Vietnam rises to green tourism challenge

 The surge in Vietnam’s tourism development in recent years, which has turned it into a spearhead economic sector, has taken a toll on the environment. The government is now targeting green and sustainable tourism development in its tourism development strategy by 2030, with a vision to 2050, and a growing number of tourism business are rising to the challenge.

vietnam rises to green tourism challenge
Topas Ecolodge – one of the 10 greenest resorts in the world

To move towards green tourism, Vietnam’s tourism industry needs to overcome many challenges like waste management; effective management of cultural heritages; and energy consumption. The fast-growing trend of green tourism in many countries in the world has also drawn the attention and support of tourists, travel enterprises and social communities. It is also affecting Vietnam, where tourism managers and businesses have proposed solutions to boost green tourism.

The accelerated development of tourist accommodation establishments to meet growing demand, especially in coastal areas like Nha Trang, Phu Quoc, Da Nang, Quy Nhon, Ha Long, Sam Son have had negative impacts in terms of environmental waste, increased electricity consumption, and degradation of nature. Along with the impact of climate change, tourist sites have suffered beach erosions, and saltwater intrusions in Hoi An, Ca Mau and Mui Ne, and Hue.

However, according to Professor, Dr. Nguyen Van Dinh, Chairman of the Council of Science and Education under the Vietnam Tourism Association, Vietnam has diverse natural resources and culture, which are favorable conditions to develop green tourism. In fact, developing green tourism is not just necessary in order to promote its sustainability and economic growth, it is vital in order to cope with the effects of climate change, such as rising sea levels, that heavily impact Vietnam.

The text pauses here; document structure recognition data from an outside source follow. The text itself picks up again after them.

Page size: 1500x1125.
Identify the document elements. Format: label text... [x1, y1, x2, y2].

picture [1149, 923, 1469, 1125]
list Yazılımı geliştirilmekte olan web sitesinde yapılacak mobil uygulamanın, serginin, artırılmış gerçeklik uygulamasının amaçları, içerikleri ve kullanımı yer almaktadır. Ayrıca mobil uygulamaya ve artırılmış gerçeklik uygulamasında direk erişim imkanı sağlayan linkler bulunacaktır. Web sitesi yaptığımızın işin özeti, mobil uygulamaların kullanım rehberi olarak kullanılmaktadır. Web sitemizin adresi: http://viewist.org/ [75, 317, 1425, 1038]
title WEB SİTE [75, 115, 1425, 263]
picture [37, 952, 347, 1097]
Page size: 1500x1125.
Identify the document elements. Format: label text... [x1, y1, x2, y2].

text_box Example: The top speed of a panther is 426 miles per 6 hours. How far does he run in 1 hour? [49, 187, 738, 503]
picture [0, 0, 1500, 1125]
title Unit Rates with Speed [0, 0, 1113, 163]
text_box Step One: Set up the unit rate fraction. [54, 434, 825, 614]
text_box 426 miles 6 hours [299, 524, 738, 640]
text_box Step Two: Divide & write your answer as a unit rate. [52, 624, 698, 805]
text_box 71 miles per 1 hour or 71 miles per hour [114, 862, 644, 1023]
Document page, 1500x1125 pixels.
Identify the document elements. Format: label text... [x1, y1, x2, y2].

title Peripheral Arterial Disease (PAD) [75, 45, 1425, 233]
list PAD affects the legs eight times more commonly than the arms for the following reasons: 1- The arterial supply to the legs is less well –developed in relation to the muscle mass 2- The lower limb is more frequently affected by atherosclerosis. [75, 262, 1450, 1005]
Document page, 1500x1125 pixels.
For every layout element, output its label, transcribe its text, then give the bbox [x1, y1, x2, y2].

Dr. Nguyen Anh Tuan, Director of the Institute of Tourism Research and Development, said that since tourism enterprises are mainly small and medium ones, they are well placed to create effective, green tourism products and services.

With the average growth of Vietnam’s tourism higher than much of the world, experts say that green tourism development is an inevitable and feasible direction for sustainable tourism development. Vietnam needs to develop its tourism economy with a high level of responsibility for natural resources and the environment, in line with respecting natural elements, ensuring conservation activities and providing benefits to the local community.

Vietnam has taken the challenge to heart, recently winning many prizes in the environmentally-friendly category. For example, National Geographic magazine recognized the Topas Ecolodge Resort near the northern town of Sa Pa as one of the world’s 10 greenest resorts; while Trips to Discover magazine voted Six Senses on the Con Dao Islands among the top 11 most eco-friendly resorts in the world.

Steven Schipani, a representative of the Asian Development Bank’s Southeast Asia Department: Vietnam needs to implement green tourism plans such as developing green cities, public transport systems, and propose solutions to reduce emissions.